— Begin Dataset entries —
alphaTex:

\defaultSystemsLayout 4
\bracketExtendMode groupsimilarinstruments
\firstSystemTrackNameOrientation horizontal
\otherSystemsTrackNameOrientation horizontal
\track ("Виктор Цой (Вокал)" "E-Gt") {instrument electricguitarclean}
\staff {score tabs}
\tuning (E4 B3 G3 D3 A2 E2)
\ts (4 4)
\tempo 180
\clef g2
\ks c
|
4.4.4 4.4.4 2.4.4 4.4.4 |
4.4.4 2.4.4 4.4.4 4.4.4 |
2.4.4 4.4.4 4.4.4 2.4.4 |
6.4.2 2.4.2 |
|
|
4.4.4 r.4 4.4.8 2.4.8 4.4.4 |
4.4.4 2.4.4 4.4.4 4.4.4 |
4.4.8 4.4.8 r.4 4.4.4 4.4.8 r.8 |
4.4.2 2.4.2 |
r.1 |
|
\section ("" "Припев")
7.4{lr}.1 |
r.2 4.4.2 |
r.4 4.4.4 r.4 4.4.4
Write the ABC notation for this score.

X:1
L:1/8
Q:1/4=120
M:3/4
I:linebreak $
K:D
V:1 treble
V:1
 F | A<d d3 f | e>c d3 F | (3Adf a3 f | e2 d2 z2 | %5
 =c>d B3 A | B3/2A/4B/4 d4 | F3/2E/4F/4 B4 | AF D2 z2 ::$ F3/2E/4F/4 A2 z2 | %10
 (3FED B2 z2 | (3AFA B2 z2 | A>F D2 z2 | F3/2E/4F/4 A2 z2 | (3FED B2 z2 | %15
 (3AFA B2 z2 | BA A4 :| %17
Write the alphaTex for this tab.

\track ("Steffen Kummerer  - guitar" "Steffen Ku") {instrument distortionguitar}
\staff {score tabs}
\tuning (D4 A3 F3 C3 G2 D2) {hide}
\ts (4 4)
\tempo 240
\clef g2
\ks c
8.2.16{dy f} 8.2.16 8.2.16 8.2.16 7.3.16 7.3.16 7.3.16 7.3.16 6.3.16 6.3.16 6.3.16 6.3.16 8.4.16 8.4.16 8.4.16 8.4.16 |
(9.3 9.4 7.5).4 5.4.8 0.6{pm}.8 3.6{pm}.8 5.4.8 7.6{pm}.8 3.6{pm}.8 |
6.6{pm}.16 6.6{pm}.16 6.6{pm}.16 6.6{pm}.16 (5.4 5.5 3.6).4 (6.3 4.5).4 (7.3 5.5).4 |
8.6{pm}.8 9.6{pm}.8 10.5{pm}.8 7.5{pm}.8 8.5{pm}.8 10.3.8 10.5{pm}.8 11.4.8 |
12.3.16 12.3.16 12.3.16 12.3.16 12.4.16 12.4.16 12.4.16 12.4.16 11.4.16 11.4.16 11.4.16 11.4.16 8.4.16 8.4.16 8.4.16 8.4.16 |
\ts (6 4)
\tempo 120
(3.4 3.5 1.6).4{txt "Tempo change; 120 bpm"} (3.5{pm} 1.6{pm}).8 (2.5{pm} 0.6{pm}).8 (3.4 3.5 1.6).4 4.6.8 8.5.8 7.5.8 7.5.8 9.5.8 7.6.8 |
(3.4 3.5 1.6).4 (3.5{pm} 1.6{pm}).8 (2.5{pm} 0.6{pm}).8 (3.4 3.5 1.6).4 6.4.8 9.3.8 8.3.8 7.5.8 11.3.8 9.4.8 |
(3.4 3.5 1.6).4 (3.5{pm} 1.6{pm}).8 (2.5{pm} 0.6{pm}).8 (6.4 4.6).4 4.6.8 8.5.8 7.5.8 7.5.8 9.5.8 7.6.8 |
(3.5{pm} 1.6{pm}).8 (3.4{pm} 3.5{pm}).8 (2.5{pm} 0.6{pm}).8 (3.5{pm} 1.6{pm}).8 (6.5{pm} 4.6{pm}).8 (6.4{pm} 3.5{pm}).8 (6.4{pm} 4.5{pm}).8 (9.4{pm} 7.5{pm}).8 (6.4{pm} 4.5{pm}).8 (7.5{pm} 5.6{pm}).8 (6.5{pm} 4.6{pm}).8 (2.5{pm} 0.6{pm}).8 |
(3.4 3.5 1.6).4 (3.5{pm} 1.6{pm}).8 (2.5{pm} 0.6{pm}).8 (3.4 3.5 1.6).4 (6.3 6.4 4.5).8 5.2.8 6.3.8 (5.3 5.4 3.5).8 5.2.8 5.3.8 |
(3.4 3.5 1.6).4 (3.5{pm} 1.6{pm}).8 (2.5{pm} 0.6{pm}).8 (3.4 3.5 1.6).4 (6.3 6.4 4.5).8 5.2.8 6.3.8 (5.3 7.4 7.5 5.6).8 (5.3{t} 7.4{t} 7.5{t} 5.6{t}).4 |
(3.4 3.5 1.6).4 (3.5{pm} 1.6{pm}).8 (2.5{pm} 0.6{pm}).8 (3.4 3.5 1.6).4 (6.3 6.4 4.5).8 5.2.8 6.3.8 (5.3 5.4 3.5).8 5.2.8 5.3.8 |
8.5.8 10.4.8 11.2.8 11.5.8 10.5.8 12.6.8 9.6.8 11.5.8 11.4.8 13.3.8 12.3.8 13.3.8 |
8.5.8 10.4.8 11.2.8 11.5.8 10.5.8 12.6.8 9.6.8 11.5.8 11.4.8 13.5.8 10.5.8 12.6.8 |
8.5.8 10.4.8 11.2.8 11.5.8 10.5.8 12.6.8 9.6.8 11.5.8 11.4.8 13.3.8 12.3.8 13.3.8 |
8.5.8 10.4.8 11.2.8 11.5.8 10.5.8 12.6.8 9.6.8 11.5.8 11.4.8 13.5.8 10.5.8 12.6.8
— End Dataset entries —
§ **Written problem**: In the entries above, find every line that contains the word "this", treating uppercase and lowercase as different, and list each such line in full.

§ **Task solution**:
Write the ABC notation for this score.
Write the alphaTex for this tab.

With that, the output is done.